Going down the listing below, print exactly each line from the one with "30: (567, 20, 1.10)" up to and including the one with "49: (82, 146, 0.40)", and skip the rest.

=== THE RECORDS ===

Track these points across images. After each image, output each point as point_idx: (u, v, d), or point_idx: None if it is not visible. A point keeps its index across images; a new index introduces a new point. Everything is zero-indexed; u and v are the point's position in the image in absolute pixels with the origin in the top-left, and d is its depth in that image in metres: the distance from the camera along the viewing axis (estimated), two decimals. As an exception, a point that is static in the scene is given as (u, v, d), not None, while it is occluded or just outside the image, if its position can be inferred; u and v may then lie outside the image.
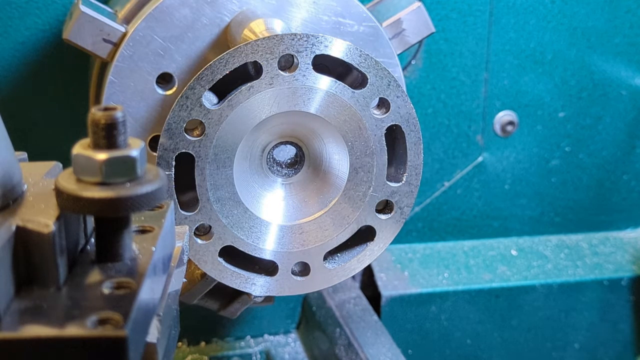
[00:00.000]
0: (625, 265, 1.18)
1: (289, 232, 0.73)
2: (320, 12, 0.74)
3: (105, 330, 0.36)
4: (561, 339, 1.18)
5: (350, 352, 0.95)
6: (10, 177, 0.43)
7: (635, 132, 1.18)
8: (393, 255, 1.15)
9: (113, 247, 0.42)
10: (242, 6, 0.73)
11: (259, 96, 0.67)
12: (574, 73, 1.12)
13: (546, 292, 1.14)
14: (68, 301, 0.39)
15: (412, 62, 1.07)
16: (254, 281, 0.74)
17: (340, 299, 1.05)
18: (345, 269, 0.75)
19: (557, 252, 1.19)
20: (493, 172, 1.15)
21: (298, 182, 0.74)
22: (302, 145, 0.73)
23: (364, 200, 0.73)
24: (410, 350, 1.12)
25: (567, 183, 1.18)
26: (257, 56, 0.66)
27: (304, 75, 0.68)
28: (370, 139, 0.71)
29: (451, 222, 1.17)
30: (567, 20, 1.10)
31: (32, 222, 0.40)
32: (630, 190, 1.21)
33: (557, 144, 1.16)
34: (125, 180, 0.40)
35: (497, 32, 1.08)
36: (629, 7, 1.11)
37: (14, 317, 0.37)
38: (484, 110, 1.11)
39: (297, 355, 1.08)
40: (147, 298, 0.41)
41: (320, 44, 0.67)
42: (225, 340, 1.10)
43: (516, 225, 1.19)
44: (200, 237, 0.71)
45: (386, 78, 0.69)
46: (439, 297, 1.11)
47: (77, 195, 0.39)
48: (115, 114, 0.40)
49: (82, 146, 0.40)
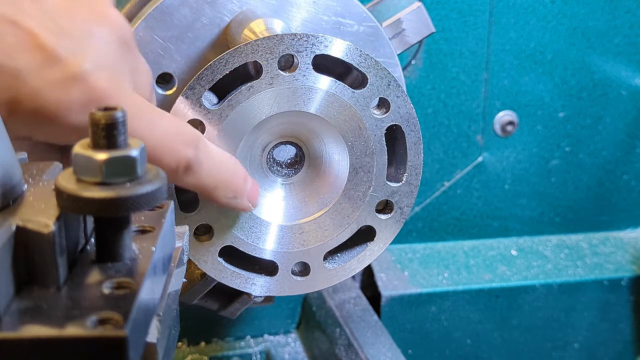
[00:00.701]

===
=== THE RECORDS ===

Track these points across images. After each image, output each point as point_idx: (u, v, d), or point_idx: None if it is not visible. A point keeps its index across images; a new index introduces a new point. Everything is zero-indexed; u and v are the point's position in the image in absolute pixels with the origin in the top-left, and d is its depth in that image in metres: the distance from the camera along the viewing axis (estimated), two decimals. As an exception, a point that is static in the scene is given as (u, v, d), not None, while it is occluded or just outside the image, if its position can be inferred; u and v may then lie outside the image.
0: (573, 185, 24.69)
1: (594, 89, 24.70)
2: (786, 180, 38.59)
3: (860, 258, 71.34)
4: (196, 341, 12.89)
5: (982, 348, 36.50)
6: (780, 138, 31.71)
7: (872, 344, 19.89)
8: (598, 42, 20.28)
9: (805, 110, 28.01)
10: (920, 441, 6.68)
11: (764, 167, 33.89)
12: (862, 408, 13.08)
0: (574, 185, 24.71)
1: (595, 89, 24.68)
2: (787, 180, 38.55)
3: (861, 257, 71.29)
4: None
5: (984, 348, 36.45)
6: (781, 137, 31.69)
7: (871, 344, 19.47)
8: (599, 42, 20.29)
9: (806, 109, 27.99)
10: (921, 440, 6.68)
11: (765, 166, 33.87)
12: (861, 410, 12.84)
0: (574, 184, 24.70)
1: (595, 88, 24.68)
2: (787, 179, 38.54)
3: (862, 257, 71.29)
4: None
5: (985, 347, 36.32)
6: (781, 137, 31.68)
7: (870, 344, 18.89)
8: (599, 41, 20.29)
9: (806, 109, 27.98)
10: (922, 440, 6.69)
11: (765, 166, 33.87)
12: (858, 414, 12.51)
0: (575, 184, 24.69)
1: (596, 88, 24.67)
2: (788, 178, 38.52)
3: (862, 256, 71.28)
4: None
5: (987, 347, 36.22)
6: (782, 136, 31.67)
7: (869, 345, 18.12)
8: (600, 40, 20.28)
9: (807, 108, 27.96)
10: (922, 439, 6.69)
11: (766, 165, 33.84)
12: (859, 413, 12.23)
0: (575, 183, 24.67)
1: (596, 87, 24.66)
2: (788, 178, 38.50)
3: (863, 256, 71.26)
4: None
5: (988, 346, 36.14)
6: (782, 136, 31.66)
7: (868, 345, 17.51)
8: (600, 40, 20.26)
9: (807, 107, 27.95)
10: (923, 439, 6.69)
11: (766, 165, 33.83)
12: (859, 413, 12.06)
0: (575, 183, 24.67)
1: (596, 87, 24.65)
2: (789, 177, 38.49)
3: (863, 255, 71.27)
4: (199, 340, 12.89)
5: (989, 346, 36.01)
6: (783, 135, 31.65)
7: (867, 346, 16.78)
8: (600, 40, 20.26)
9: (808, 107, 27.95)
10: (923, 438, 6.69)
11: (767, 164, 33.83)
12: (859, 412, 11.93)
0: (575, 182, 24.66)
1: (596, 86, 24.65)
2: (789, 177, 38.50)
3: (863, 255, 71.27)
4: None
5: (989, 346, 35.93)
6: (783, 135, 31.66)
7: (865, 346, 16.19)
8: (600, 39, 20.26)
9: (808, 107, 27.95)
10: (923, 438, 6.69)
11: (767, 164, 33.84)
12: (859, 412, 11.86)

===

• FINAL ANSWER:
30: (567, 20, 1.10)
31: (32, 222, 0.40)
32: (630, 190, 1.21)
33: (557, 144, 1.16)
34: (125, 180, 0.40)
35: (497, 32, 1.08)
36: (629, 7, 1.11)
37: (14, 317, 0.37)
38: (484, 110, 1.11)
39: (297, 355, 1.08)
40: (147, 298, 0.41)
41: (320, 44, 0.67)
42: (225, 340, 1.10)
43: (516, 225, 1.19)
44: (200, 237, 0.71)
45: (386, 78, 0.69)
46: (439, 297, 1.11)
47: (77, 195, 0.39)
48: (115, 114, 0.40)
49: (82, 146, 0.40)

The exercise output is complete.